В редких и мелких волнах Врбаса Срджан пытался увидеть своё прошлое, разглядеть своё будущее. Словно в сказках, которые рассказывались когда-то длинными зимними вечерами, Срджан искал ответы, хотя изначально знал, что искать их нужно лишь в себе самом, а не в мутной воде, в которой ничего нет, кроме ила. Невозможно найти ответ в реке, которая, как и жизнь Срджана, из чистой полноводной красавицы превратилась в сточную канаву, на берегах которой гниют останки редеющего рыбного обилия. Легконогую жизнь всегда уравновешивает бремя сомнения. Но когда если жизнь показывает человеку истинный суровый свой лик, то вера и надежда не покидают лишь храбреца. И лишь храбрецы, поддерживаемые собственным упрямством могут многое. Но если человек сдаётся, если он слаб, если его терзают сомнения, то пиши пропало: человек остаётся только с грузом собственных мыслей, которые будут травить его ядом, пока он не сгниёт в бездействии и тоске. Спасение одно – искать в себе самом источник надежды. Откапывать его в каменной пустыне своей души. Срджан уже давно перестал черпать силу из своего источника. Но на дне уже иссякшего родника хранились некие крохи: пару горстей живительной надежды. Говорят, что на войне и в несчастье человек познаёт Бога. Говорят, что когда возле уха свистят пули и нет разумного объяснения, почему кто-то остался жив пор кромешным огнём, а кто-то умер от нелепой случайности, находясь в полной безопасности, люди начинают верить. Если не в Бога, то в судьбу. И познавать мир, в котором им довелось родиться.

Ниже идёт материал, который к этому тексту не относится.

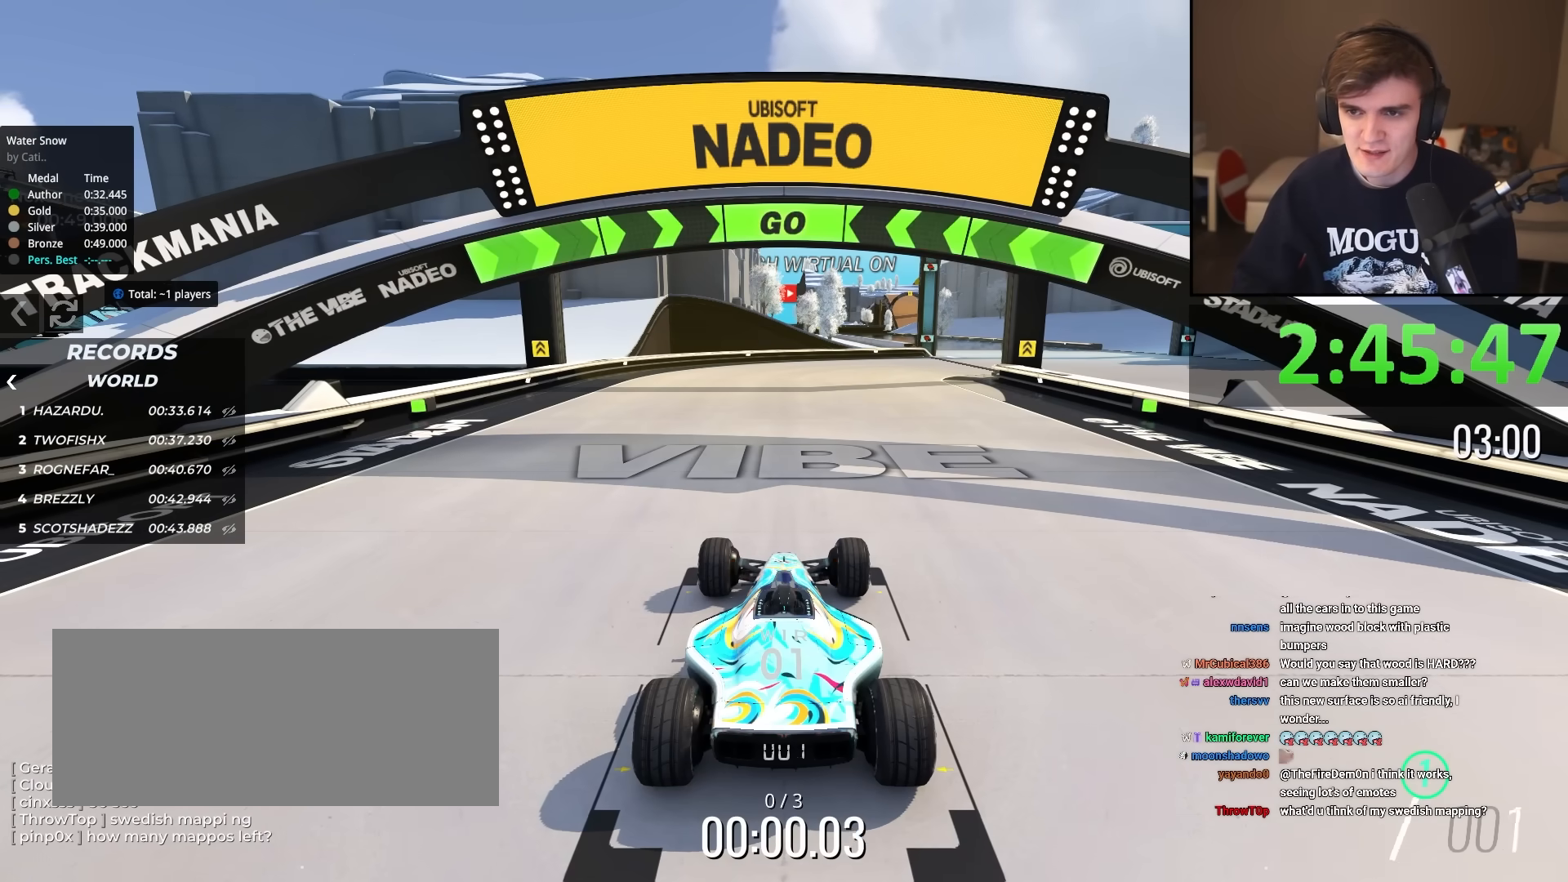
{"keys": ["up"], "events": []}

Возле ушей Срджана просвистело сотни пуль, но ни особой веры, ни особого просветления он не почувствовал. Веру Срджан не мог найти сам, а надежда ушла, махнув на него рукой. Он оказался совсем один на дне той ямы в которую загнал прежде всего сам себя, хотя и при поддержке злых времён и добрых людей. На дне ямы валялись сломанные мечты Срджана, в которые он когда-то играл, радуя Бога. Сейчас там, лежа среди радужных осколков себя, Срджан учился задавать вопросы и отвечать на них. Он снова и снова выводил себя на экзамен, пропуская через сито души и выделяя то, что даст ему силы не отступить перед бедой, не сломаться под гнётом ненависти или унижений. Он помнил, как ему говорили, что живыми в гроб не ложатся, что терпение и страдание абсолютно естественны, и они даются в жизни всем и избежать их невозможно. Срджан молился себе самому, поскольку забыл как это – молиться кому-то и надеяться на кого-то. Он молил себя, потому что не хотел подвести себя. Он пытался собрать хоть какую-то цельную вещь из валяющихся в яме души, осколков. Собрать и хоть как-то склеить.
К концу недели он нашёл в себе достаточно сил, чтобы начать собираться в дорогу. В большую дорожную сумку он сложил привычный багаж – носки, бельё, армейская рубашка, простреленная над правым плечом (тогда выстрел ушёл по касательной и не оставил после себя даже царапины, и с тех пор Срджан везде носил эту замызганную зелёную тряпку с собой как талисман). Он закинул в мешок ещё пару вещей и, хорошо подумав, взял с полки над кроватью несколько книг. Прежде всего – Крики со Змиянья Петра Кочича, земляка и родственника Срджана, несчастного местного гения, южнославянского мечтателя, который дождался осуществления своей мечты в белградском дурдоме, сгинув во мраке и одиночестве. Затем ещё любимые: Мастер и Маргарита Булгакова, Сто лет одиночества Маркеса, а ещё Стражилово Милоша Црнянского. Срджан знал, что там, куда он отправляется, он точно не будет их перечитывать, однако хотел иметь их при себе на дне рюкзака как твёрдое доказательство самому себе, что он всё ещё хозяин собственной души, поскольку давно уже перестал доказывать что-либо кому-то другому.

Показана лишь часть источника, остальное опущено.